* **Directive**
Reproduce exactly the lines below from the one containing "Miss Dior Парфюмерная" through the one containing "3 yollu valf arızası", including both, and nothing else.
^^^^
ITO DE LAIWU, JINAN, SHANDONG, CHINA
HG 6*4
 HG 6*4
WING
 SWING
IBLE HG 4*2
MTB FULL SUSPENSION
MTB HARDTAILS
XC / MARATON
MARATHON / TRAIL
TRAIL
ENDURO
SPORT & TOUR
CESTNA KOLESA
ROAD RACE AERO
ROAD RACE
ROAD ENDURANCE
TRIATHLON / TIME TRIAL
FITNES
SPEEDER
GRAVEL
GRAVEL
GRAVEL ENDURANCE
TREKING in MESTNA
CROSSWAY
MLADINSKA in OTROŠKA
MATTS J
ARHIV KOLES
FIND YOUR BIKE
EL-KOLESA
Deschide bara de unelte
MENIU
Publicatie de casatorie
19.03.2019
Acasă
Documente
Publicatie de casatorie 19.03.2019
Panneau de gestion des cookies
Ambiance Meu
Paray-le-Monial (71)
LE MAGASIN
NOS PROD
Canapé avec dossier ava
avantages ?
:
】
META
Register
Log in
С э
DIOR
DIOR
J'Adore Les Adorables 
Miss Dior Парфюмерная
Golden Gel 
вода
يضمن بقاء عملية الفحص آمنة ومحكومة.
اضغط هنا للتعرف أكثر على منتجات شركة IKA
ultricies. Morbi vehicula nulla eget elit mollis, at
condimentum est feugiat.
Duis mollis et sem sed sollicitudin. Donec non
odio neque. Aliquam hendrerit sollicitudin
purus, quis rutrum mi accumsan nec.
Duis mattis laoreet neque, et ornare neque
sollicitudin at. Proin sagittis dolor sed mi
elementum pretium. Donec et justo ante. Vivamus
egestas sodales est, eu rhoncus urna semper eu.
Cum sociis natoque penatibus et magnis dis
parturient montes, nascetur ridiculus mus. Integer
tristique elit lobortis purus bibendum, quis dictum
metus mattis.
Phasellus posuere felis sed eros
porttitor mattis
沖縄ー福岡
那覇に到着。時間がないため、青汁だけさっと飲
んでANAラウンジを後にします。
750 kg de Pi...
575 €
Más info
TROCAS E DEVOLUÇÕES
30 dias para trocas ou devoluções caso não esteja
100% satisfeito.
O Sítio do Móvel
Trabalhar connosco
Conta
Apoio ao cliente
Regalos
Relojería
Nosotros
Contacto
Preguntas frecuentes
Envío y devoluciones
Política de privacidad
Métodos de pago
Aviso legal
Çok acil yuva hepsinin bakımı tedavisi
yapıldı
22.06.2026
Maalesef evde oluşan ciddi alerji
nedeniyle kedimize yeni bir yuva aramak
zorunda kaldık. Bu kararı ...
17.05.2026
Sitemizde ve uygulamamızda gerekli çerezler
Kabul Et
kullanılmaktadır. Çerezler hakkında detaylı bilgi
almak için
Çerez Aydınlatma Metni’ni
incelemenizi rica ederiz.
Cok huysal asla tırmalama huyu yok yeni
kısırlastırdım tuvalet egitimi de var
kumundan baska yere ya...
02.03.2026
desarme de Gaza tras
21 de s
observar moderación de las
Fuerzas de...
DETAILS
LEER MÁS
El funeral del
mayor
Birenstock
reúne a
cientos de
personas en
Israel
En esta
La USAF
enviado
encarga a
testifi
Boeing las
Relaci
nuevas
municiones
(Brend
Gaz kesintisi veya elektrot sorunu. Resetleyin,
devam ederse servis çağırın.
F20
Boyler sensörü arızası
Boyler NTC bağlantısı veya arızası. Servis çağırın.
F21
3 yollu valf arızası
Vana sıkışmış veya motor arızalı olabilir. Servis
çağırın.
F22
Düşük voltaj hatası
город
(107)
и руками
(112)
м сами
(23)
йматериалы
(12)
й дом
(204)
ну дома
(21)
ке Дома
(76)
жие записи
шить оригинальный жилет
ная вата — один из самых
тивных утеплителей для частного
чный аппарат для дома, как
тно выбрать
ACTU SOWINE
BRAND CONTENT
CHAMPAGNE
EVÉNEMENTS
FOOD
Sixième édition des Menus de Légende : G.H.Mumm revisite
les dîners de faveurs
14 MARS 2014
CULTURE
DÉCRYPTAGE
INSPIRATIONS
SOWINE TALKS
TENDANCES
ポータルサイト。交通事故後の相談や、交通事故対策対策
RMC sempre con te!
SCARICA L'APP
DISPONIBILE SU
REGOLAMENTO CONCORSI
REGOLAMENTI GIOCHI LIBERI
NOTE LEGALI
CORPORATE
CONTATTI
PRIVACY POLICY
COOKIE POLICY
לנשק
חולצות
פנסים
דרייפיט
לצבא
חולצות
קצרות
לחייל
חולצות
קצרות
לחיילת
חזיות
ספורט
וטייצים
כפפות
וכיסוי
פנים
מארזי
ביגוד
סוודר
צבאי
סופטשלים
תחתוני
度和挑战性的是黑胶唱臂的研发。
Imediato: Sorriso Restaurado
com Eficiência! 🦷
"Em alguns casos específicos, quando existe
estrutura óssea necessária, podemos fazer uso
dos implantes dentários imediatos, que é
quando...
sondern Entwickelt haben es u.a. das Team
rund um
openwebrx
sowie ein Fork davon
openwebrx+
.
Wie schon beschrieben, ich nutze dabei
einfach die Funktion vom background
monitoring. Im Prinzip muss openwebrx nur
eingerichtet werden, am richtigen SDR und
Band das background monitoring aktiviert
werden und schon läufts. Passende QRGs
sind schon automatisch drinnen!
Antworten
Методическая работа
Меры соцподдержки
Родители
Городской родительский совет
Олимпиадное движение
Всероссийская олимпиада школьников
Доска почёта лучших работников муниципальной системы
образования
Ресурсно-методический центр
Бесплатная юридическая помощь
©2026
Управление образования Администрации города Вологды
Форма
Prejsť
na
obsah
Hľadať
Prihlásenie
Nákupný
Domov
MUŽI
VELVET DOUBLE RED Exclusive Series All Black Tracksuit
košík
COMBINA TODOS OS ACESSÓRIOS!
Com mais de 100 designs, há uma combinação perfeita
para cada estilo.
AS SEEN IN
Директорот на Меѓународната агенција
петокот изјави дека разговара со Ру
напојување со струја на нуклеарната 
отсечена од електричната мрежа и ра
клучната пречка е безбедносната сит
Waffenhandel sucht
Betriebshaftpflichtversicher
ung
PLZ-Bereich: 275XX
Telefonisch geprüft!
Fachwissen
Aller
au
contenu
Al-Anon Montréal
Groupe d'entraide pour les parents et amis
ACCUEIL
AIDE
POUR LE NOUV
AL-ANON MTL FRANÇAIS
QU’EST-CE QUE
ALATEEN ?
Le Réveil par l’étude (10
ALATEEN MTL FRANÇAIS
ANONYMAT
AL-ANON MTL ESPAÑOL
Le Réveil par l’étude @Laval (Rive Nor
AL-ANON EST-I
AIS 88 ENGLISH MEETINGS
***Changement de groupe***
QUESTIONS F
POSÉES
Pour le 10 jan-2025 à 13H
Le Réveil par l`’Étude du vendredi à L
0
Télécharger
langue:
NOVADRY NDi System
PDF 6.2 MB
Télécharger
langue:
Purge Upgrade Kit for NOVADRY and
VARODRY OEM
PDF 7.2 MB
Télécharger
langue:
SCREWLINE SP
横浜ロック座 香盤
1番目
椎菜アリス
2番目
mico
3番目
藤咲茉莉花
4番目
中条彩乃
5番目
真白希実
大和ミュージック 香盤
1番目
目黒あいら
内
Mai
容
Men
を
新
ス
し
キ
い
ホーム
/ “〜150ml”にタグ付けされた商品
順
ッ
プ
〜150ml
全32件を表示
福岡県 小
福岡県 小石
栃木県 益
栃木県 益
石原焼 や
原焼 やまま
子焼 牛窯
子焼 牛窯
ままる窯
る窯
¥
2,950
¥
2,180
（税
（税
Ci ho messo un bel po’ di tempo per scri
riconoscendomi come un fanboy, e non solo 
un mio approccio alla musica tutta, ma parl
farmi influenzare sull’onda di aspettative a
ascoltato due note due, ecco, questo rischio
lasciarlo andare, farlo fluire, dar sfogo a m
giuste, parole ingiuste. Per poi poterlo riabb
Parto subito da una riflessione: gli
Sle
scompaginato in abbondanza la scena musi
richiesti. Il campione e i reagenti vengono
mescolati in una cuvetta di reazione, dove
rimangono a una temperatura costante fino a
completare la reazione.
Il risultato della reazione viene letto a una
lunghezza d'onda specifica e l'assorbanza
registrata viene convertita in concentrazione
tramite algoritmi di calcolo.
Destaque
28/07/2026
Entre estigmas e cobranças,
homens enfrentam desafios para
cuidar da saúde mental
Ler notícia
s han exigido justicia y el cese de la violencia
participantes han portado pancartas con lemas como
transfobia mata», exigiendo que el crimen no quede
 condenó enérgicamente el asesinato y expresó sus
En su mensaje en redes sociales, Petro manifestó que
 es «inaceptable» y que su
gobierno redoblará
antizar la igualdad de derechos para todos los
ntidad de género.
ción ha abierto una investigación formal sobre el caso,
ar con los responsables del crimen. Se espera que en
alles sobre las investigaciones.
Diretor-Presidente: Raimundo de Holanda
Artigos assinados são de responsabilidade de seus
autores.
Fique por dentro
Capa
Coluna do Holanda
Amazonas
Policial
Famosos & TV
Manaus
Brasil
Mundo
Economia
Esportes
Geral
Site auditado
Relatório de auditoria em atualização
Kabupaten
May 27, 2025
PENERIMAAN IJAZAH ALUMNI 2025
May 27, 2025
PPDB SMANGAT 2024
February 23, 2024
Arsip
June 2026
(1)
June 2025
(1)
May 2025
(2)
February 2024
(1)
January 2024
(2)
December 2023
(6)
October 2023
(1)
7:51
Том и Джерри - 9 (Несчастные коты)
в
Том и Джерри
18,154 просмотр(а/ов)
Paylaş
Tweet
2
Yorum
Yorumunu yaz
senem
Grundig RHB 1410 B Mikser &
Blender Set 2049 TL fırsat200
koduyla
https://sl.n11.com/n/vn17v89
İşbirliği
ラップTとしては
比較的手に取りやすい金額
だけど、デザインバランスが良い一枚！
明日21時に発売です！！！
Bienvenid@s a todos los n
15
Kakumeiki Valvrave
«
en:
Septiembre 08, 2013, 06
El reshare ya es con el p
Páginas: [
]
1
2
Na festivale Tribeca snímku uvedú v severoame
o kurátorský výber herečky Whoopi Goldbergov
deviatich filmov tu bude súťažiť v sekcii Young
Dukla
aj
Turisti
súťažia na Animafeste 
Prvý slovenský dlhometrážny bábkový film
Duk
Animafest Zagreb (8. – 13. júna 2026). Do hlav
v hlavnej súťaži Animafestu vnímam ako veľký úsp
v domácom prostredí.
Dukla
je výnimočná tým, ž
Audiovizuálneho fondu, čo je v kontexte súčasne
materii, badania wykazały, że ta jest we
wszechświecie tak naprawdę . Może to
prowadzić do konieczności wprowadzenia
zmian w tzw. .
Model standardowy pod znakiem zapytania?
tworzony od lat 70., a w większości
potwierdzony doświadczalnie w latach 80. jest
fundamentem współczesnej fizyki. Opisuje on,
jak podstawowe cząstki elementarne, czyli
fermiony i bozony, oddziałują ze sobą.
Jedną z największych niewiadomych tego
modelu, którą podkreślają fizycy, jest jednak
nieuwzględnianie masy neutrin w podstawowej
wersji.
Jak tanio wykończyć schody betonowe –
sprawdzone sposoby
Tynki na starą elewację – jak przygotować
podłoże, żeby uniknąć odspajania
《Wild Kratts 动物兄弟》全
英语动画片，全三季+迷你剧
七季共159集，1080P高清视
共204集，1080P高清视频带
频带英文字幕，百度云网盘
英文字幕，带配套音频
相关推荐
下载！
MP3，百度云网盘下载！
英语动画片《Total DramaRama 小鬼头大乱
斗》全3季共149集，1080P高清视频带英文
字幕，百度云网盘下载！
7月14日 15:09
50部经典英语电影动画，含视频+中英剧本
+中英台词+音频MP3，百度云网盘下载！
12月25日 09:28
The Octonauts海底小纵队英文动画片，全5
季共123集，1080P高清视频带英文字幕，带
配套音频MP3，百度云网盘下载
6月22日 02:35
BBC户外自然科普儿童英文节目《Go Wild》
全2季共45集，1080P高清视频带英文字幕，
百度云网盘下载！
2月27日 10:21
^^^^
* **Answer section**
Miss Dior Парфюмерная
Golden Gel 
вода
يضمن بقاء عملية الفحص آمنة ومحكومة.
اضغط هنا للتعرف أكثر على منتجات شركة IKA
ultricies. Morbi vehicula nulla eget elit mollis, at
condimentum est feugiat.
Duis mollis et sem sed sollicitudin. Donec non
odio neque. Aliquam hendrerit sollicitudin
purus, quis rutrum mi accumsan nec.
Duis mattis laoreet neque, et ornare neque
sollicitudin at. Proin sagittis dolor sed mi
elementum pretium. Donec et justo ante. Vivamus
egestas sodales est, eu rhoncus urna semper eu.
Cum sociis natoque penatibus et magnis dis
parturient montes, nascetur ridiculus mus. Integer
tristique elit lobortis purus bibendum, quis dictum
metus mattis.
Phasellus posuere felis sed eros
porttitor mattis
沖縄ー福岡
那覇に到着。時間がないため、青汁だけさっと飲
んでANAラウンジを後にします。
750 kg de Pi...
575 €
Más info
TROCAS E DEVOLUÇÕES
30 dias para trocas ou devoluções caso não esteja
100% satisfeito.
O Sítio do Móvel
Trabalhar connosco
Conta
Apoio ao cliente
Regalos
Relojería
Nosotros
Contacto
Preguntas frecuentes
Envío y devoluciones
Política de privacidad
Métodos de pago
Aviso legal
Çok acil yuva hepsinin bakımı tedavisi
yapıldı
22.06.2026
Maalesef evde oluşan ciddi alerji
nedeniyle kedimize yeni bir yuva aramak
zorunda kaldık. Bu kararı ...
17.05.2026
Sitemizde ve uygulamamızda gerekli çerezler
Kabul Et
kullanılmaktadır. Çerezler hakkında detaylı bilgi
almak için
Çerez Aydınlatma Metni’ni
incelemenizi rica ederiz.
Cok huysal asla tırmalama huyu yok yeni
kısırlastırdım tuvalet egitimi de var
kumundan baska yere ya...
02.03.2026
desarme de Gaza tras
21 de s
observar moderación de las
Fuerzas de...
DETAILS
LEER MÁS
El funeral del
mayor
Birenstock
reúne a
cientos de
personas en
Israel
En esta
La USAF
enviado
encarga a
testifi
Boeing las
Relaci
nuevas
municiones
(Brend
Gaz kesintisi veya elektrot sorunu. Resetleyin,
devam ederse servis çağırın.
F20
Boyler sensörü arızası
Boyler NTC bağlantısı veya arızası. Servis çağırın.
F21
3 yollu valf arızası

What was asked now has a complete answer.